En estos tiempos en los que la innovación tecnológica desplaza los rasgos más humanos de nuestras sociedades, resulta muy reconfortante comprobar que también existe la posibilidad de seguir la dirección opuesta. Así, la dictadura de lo digital puede hacernos esclavos y reducirnos a meros instrumentos pero, al mismo tiempo, está en nuestra mano el control y la doma de los novedosos recursos cibernéticos. La clave reside, probablemente, en la imprescindible –aunque siempre conflictiva- humanización del progreso.
A ver si logro explicarme mejor a propósito del estreno de Los increíbles . El filme, último invento de la productora Pixar, ha venido a confirmar lo que es una verdad difícilmente rebatible: la novedad es baldía si no va acompañada de una historia meditada en la que puedan reconocerse los espectadores. Justo cuando la creatividad parece una excusa al servicio de la técnica, la Pixar sigue explotando la veta de la identificación. Y, desde luego, lo hace con seductor ingenio.
Tras las trepidantes aventuras de los juguetes de Toy Story, las ingeniosas peripecias de los muñecos de Monstruos S.A . y el viaje iniciático del pez-padre de Buscando a Nemo, nuestras pantallas se pueblan de unos superhéroes sometidos a la reinserción en la vida civil. Si la Pixar se había dedicado hasta la fecha a humanizar objetos o animales, ahora le toca el turno a seres con extraordinarias facultades, mitad personas mitad mitos.
Por primera vez, la revolucionaria fábrica de cine animado ha cargado el protagonismo sobre las espaldas de unos dibujos con trazos humanos. Pero la cercanía y complicidad con que se contemplan los coloristas fotogramas de Los increíbles se explica, sobre todo, por una credibilidad irresistible que reposa en el relato.

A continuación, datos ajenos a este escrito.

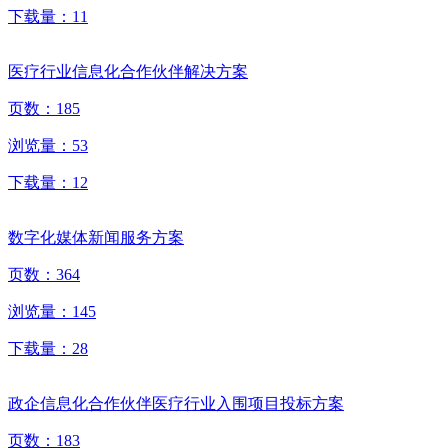
下载量：
11
医疗行业信息化合作伙伴解决方案
页数：
185
浏览量：
53
下载量：
12
数字化媒体新闻服务方案
页数：
364
浏览量：
145
下载量：
28
政企信息化合作伙伴医疗行业入围项目投标方案
页数：
183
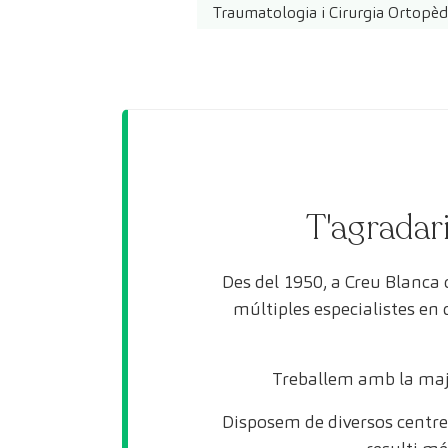
Traumatologia i Cirurgia Ortopèd
T'agradari
Des del 1950, a Creu Blanca
múltiples especialistes en
Treballem amb la maj
Disposem de diversos centres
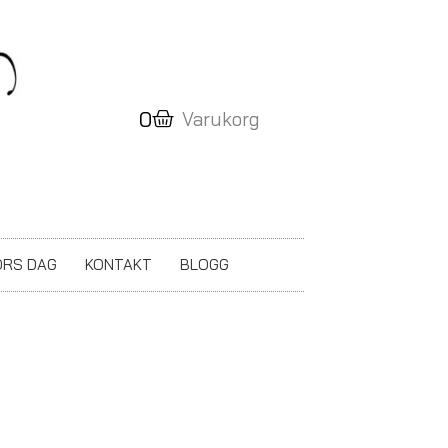
Varukorg
0
Varukorg
RS DAG
KONTAKT
BLOGG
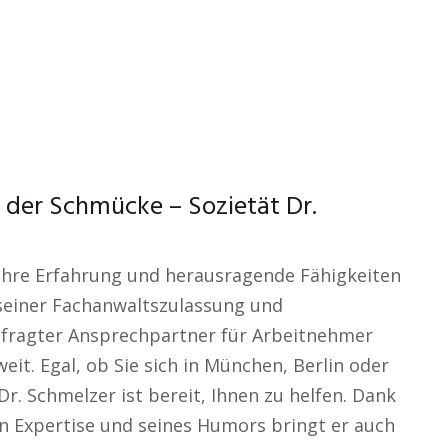
 der Schmücke – Sozietät Dr.
Jahre Erfahrung und herausragende Fähigkeiten
 seiner Fachanwaltszulassung und
gefragter Ansprechpartner für Arbeitnehmer
it. Egal, ob Sie sich in München, Berlin oder
r. Schmelzer ist bereit, Ihnen zu helfen. Dank
en Expertise und seines Humors bringt er auch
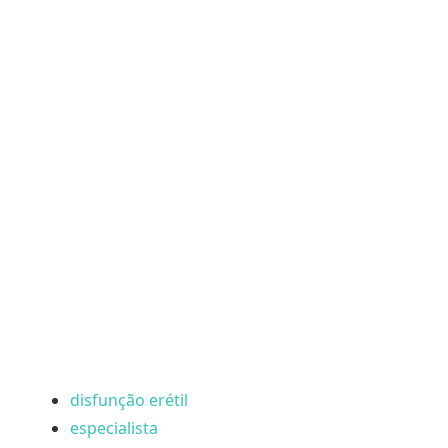
disfunção erétil
especialista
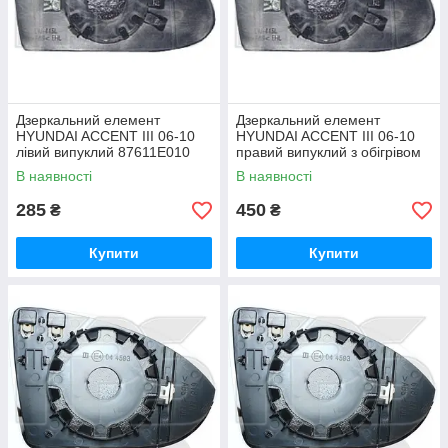
Дзеркальний елемент
Дзеркальний елемент
HYUNDAI ACCENT III 06-10
HYUNDAI ACCENT III 06-10
лівий випуклий 87611E010
правий випуклий з обігрівом
876211E100
В наявності
В наявності
285
450
₴
₴
Купити
Купити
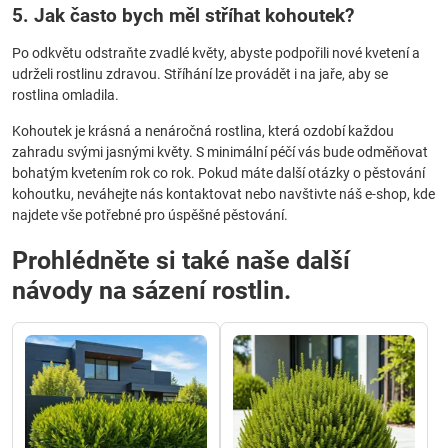
5. Jak často bych měl stříhat kohoutek?
Po odkvětu odstraňte zvadlé květy, abyste podpořili nové kvetení a
udrželi rostlinu zdravou. Stříhání lze provádět i na jaře, aby se
rostlina omladila.
Kohoutek je krásná a nenáročná rostlina, která ozdobí každou
zahradu svými jasnými květy. S minimální péčí vás bude odměňovat
bohatým kvetením rok co rok. Pokud máte další otázky o pěstování
kohoutku, neváhejte nás kontaktovat nebo navštivte náš e-shop, kde
najdete vše potřebné pro úspěšné pěstování.
Prohlédněte si také naše další
návody na sázení rostlin.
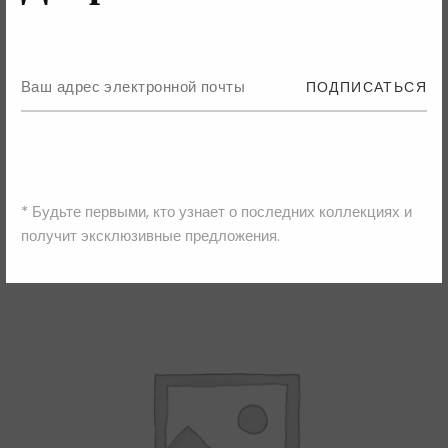
ВЫБЕРИТЕ ПАРАМЕТРЫ
ПОДПИСАТЬСЯ
David Koma
Платье
23,135.00
₴
46,270.00
₴
* Будьте первыми, кто узнает о последних коллекциях и
получит эксклюзивные предложения.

La premisa narrativa es sencilla: ¿cómo sería la vida de unos superhéroes condenados a no aplicar sus poderes? Respuesta: como la de cualquier individuo excepcional al que obligaran a vivir según los rigores de la normalidad. Pues bien, en esa idea tan simple se concentra lo mejor de una película que vale más por lo doméstico que por lo urgente.
Y es que la obra tiene dos vertientes principales. Por un lado, la cuestión de la crisis existencial, la difícil convivencia familiar, la rutinarias y castrantes relaciones laborales, la falta de libertad, el control sobre lo que nos hace especiales, son algunos de los muy reconocibles asuntos que Los increíbles desarrolla con inteligencia y con salvadora ironía. En este vector del relato se encuentran escenas tan portentosas como la de la discusión en la que los miembros de la familia aplican sus peculiares facultades.
Por otra parte, no puede faltar la acción y la adrenalina desatada. La peligrosa misión que devuelve a los superhéroes a su estado natural para salvar, una vez más, a la humanidad, ocupa finalmente el esqueleto de la narración. Y esta parte de la historia está resuelta con un estallido icónico irreprochable pero que, en demasiados momentos, se deja vencer por la incontinencia rítmica del cine postmoderno más vacuo y agotador.
Ése es, quizás, el principal pero de esta entretenida y vigorosa apuesta de la Pixar. Los homenajes al cine sesentero, la estética retro de la puesta en escena, la cantidad de guiños que sazonan el conjunto –como el cameo de Jack Lemmon y de Walter Matthau reivindicando el pasado- constituyen, por el contrario, méritos formales que elevan el gusto de una película muy notable. Notable, sobre todo, por la tierna humanidad de su fastuosa técnica.